# Records provided:
____

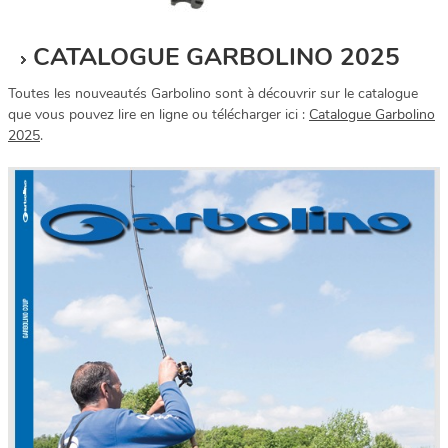
CATALOGUE GARBOLINO 2025
Toutes les nouveautés Garbolino sont à découvrir sur le catalogue
que vous pouvez lire en ligne ou télécharger ici :
Catalogue Garbolino
2025
.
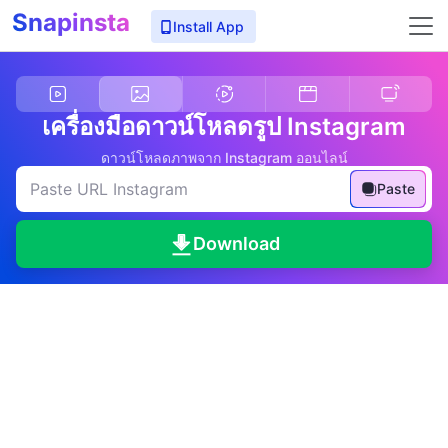
Snapinsta
Install App
เครื่องมือดาวน์โหลดรูป Instagram
ดาวน์โหลดภาพจาก Instagram ออนไลน์
Paste
Download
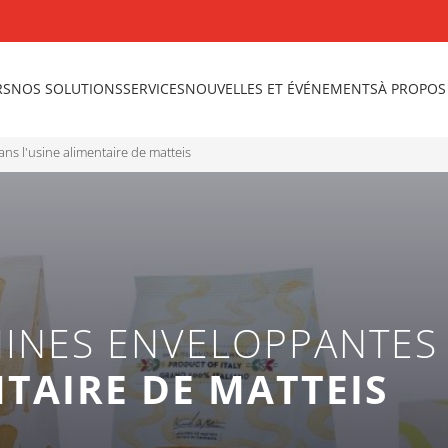
RS
NOS SOLUTIONS
SERVICES
NOUVELLES ET ÉVÉNEMENTS
À PROPOS
ns l'usine alimentaire de matteis
HINES ENVELOPPANTES
NTAIRE DE MATTEIS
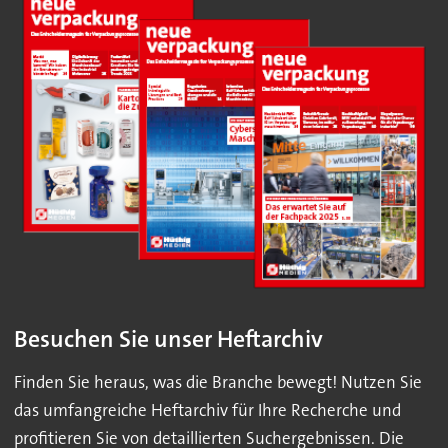
Besuchen Sie unser Heftarchiv
Finden Sie heraus, was die Branche bewegt! Nutzen Sie
das umfangreiche Heftarchiv für Ihre Recherche und
profitieren Sie von detaillierten Suchergebnissen. Die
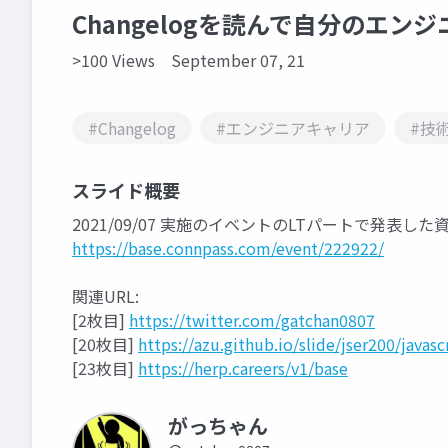
Changelogを読んで自分のエン
>100 Views
September 07, 21
#Changelog
#エンジニアキャリア
#技
スライド概要
2021/09/07 実施のイベントのLTパートで発表した
https://base.connpass.com/event/222922/
関連URL:
[2枚目]
https://twitter.com/gatchan0807
[20枚目]
https://azu.github.io/slide/jser200/javas
[23枚目]
https://herp.careers/v1/base
がっちゃん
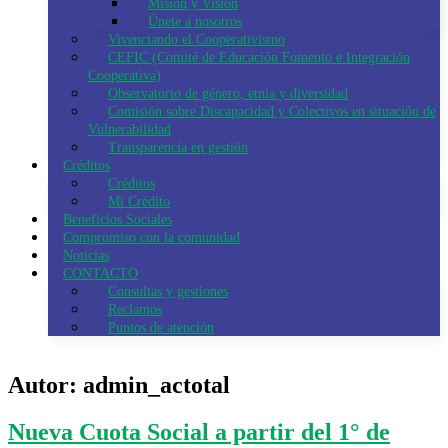
Misión y Visión
Únete a nosotros
Vivenciando el Cooperativismo
CEFIC (Comité de Educación Fomento e Integración
Cooperativa)
Observatorio de género, etnia y diversidad
Comisión sobre Discapacidad y Colectivos en situación de
Vulnerabilidad
Transparencia en gestión
Créditos
Créditos
Mi Crédito
Beneficios Sociales
Compromiso con la comunidad
Noticias
CONTACTO
Consultas y gestiones
Reclamos
Puntos de atención
Autor:
admin_actotal
Nueva Cuota Social a partir del 1° de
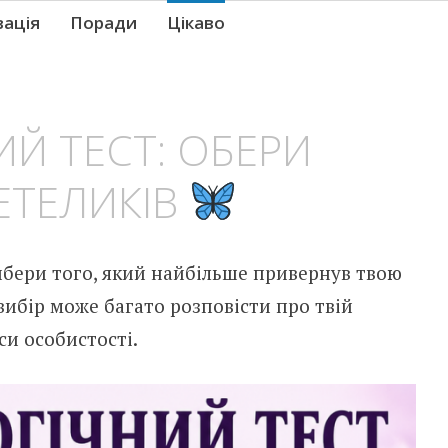
вація
Поради
Цікаво
Й ТЕСТ: ОБЕРИ
ЕТЕЛИКІВ
ибери того, який найбільше привернув твою
вибір може багато розповісти про твій
си особистості.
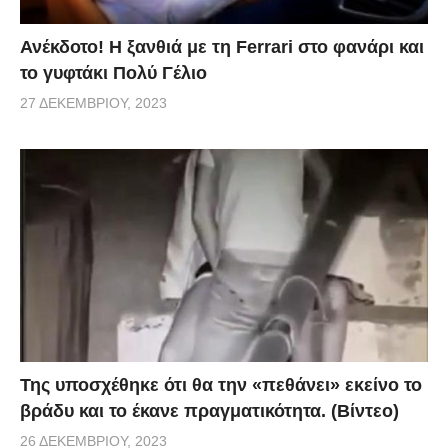
Ανέκδοτο! Η ξανθιά με τη Ferrari στο φανάρι και
το γυφτάκι Πολύ Γέλιο
27 ΔΕΚΕΜΒΡΊΟΥ, 2023
Της υποσχέθηκε ότι θα την «πεθάνει» εκείνο το
βράδυ και το έκανε πραγματικότητα. (Βίντεο)
26 ΔΕΚΕΜΒΡΊΟΥ, 2023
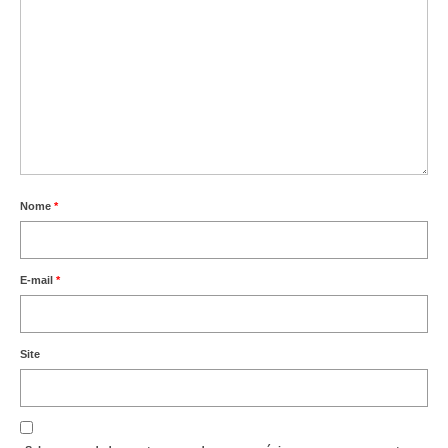
Vídeos
Publicações
Editais
Links Úteis
Perguntas frequentes
Nome
*
EMPRESAS
Boletos
E-mail
*
Seja um conveniado
Site
COMUNICAÇÃO
PESQUISA 6×1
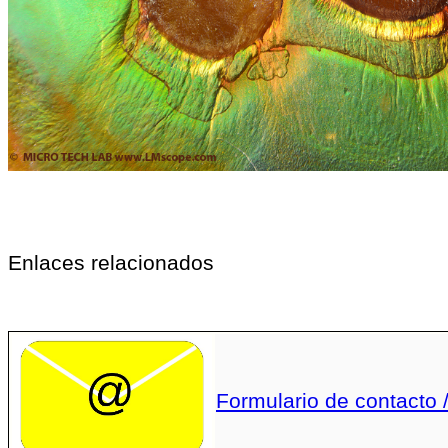
Enlaces relacionados
Formulario de contacto /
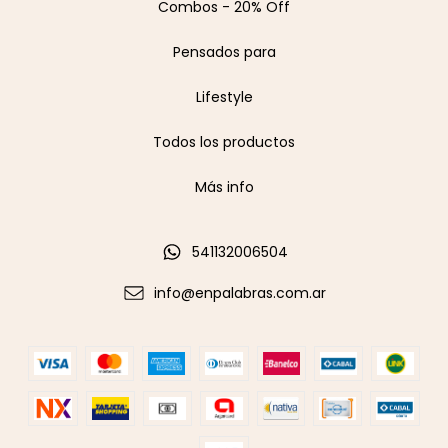
Combos - 20% Off
Pensados para
Lifestyle
Todos los productos
Más info
541132006504
info@enpalabras.com.ar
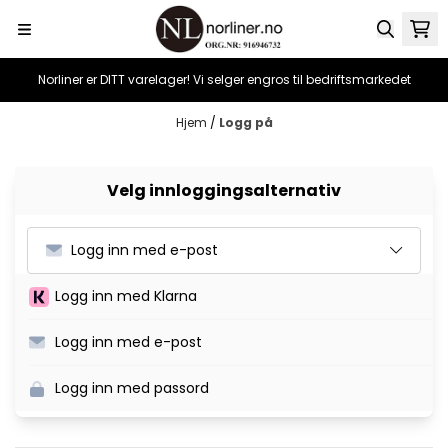
Hopp til innhold
Norliner er DITT varelager! Vi selger engros til bedriftsmarkedet
Hjem
/
Logg på
Velg innloggingsalternativ
Logg inn med e-post
Logg inn med Klarna
Logg inn med e-post
Logg inn med passord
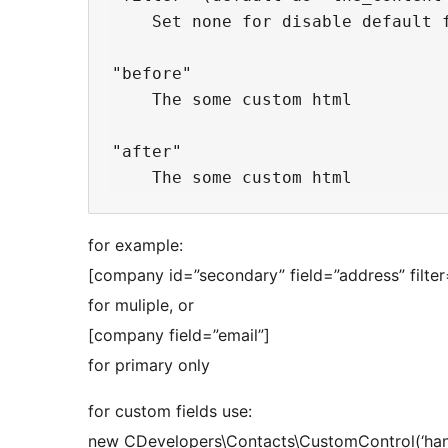
    Set none for disable default f
"before"

    The some custom html

"after"

for example:
[company id=”secondary” field=”address” filte
for muliple, or
[company field=”email”]
for primary only
for custom fields use:
new CDevelopers\Contacts\CustomControl(‘hand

____

# Your objective:
Beginning with the line where "Enlaces relacionados" appears, reproduce every remaining line of the listing above, the last one included, but none of the pictures.

# Solution for this exercise:
Enlaces relacionados
Formulario de contacto /
Combos - 20% Off
Pensados para
Lifestyle
Todos los productos
Más info
541132006504
info@enpalabras.com.ar
Hopp til innhold
Norliner er DITT varelager! Vi selger engros til bedriftsmarkedet
Hjem
/
Logg på
Velg innloggingsalternativ
Logg inn med e-post
Logg inn med Klarna
Logg inn med e-post
Logg inn med passord
    Set none for disable default f
"before"

    The some custom html

"after"

for example:
[company id=”secondary” field=”address” filte
for muliple, or
[company field=”email”]
for primary only
for custom fields use:
new CDevelopers\Contacts\CustomControl(‘hand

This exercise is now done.